Il ciclo degli scemi.

Maltempo, ennesimo disastro, ennesime vite umane spezzate. Questa volta, come tante altre, su un territorio che era già stato oggetto di situazioni simili e presenta uno storico. Cioè ci sono i dati e le conoscenze per determinare situazioni idrogeologiche, geologia, eccetera, eccetera.

Il problema però è sempre più o meno quello, una specie di ciclo che si ripete all'infinito. Lo Stato ha delle regole che bene o male in qualche modo esistono e producono almeno sulla carta dei risultati. Cioè per costruire qualcosa ci sono regole di vario tipo, tra cui quelle idrogeologiche, per cui l'autorizzazione sicuramente non può essere data se il terreno è su un versante franoso o che presenta rischi se a monte c'è una situazione di instabilità geologica.

Ma poi storicamente c'è l'edilizia abusiva, per cui si costruisce lo stesso. Va detto più al sud che al nord. Almeno qui al nord-est l'abuso edilizio si ferma per lo più alla casetta degli attrezzi o alla veranda. È raro che qualcuno costruisca una casa senza uno straccio di carta e non viene attenzionato dai vigili urbani con debite conseguenze.

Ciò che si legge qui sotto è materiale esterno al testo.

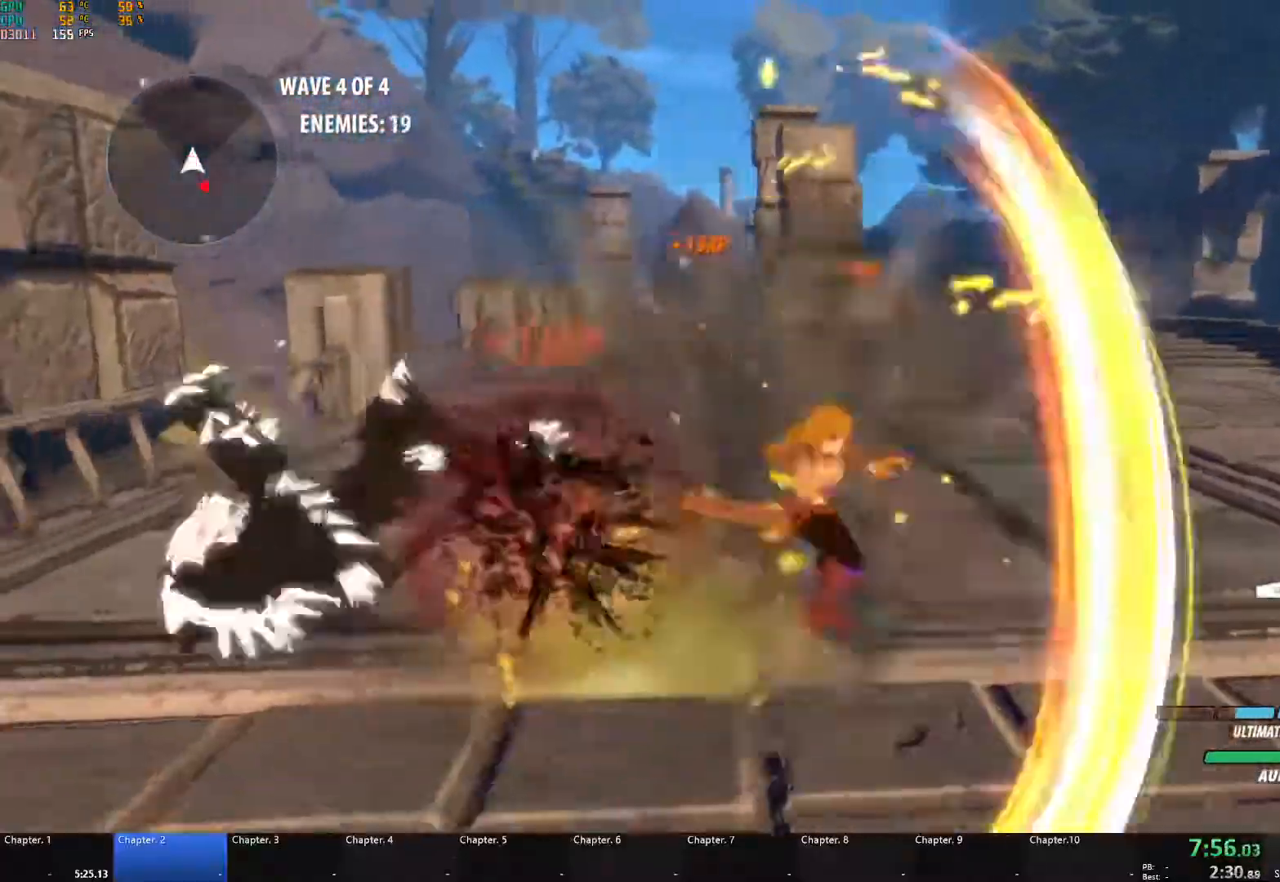
{"buttons": ["A", "X", "L1"], "left_stick": "down-right", "right_stick": "center", "events": [[117, "B", "down"], [117, "L3", "up"], [117, "X", "up"], [133, "A", "up"], [150, "L1", "up"], [200, "B", "up"], [233, "A", "down"], [233, "L1", "down"], [250, "X", "down"], [350, "X", "up"], [367, "A", "up"], [367, "B", "down"], [400, "L1", "up"], [433, "B", "up"], [450, "A", "down"], [483, "L1", "down"], [500, "X", "down"]]}
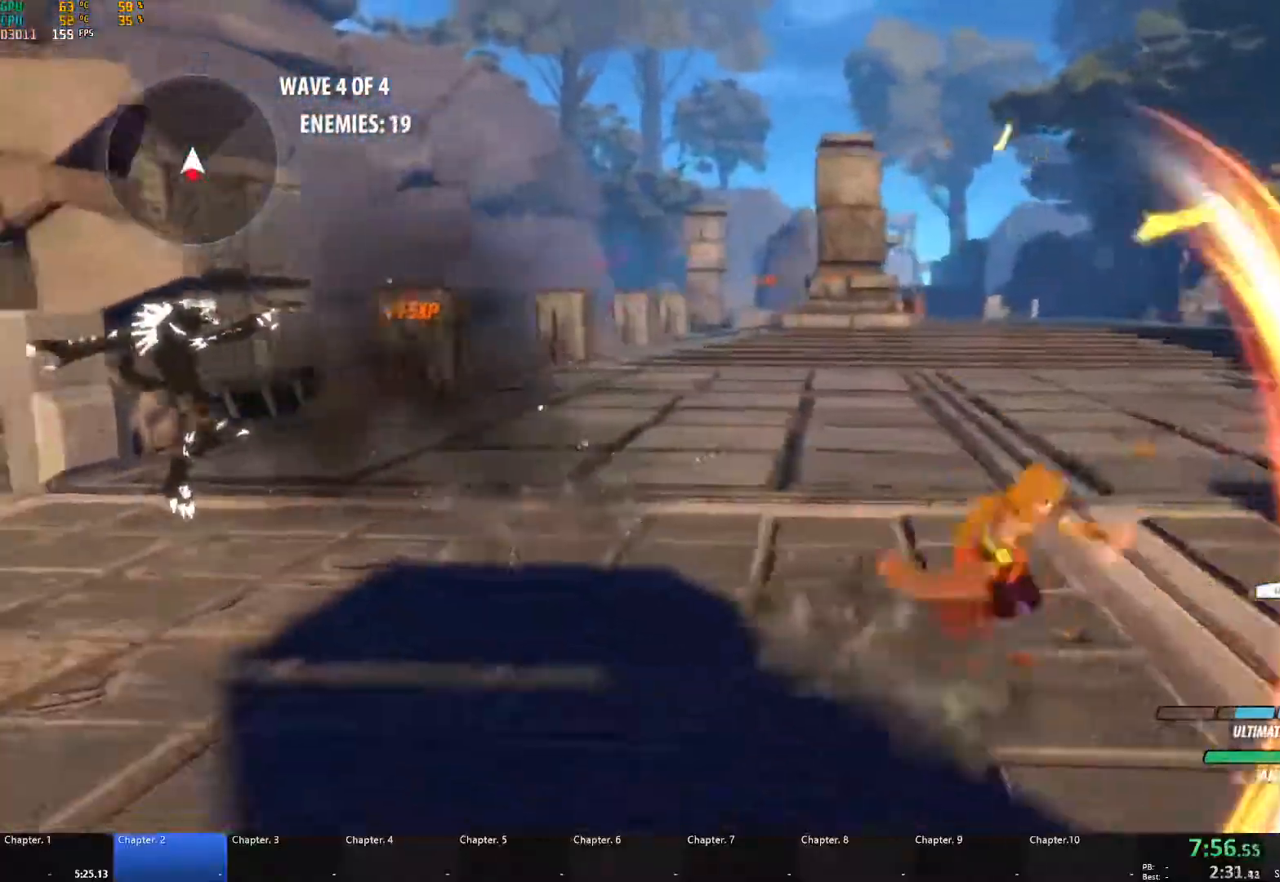
{"buttons": ["A", "X", "L1"], "left_stick": "down-left", "right_stick": "center", "events": [[100, "X", "up"], [133, "A", "up"], [133, "B", "down"], [133, "left_stick", "down"], [150, "L1", "up"], [183, "B", "up"], [217, "A", "down"], [217, "L1", "down"], [233, "L3", "down"], [233, "X", "down"], [233, "left_stick", "down-left"], [333, "L3", "up"], [333, "X", "up"], [367, "A", "up"], [367, "B", "down"], [383, "L1", "up"], [417, "B", "up"], [450, "A", "down"], [467, "L1", "down"], [467, "X", "down"]]}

E non che non ci abbiano provato, infatti capita di vedere, sebbene raramente, scheletri di case oramai decennali, proprio perché lo Stato è intervenuto prima.

Quindi quello che è successo ad Ischia rimane stucchevole. Si costruiscono case, che per natura non sono né invisibili né il tempo per realizzarle è limitato ad un giorno o poco più. Quindi per forza di cose in Comune qualcuno lo sa. Ma poi ci sono i servizi primari, dall'elettricità all'acqua alle fognature. Senza contare le strade e senza contare l'agibilità.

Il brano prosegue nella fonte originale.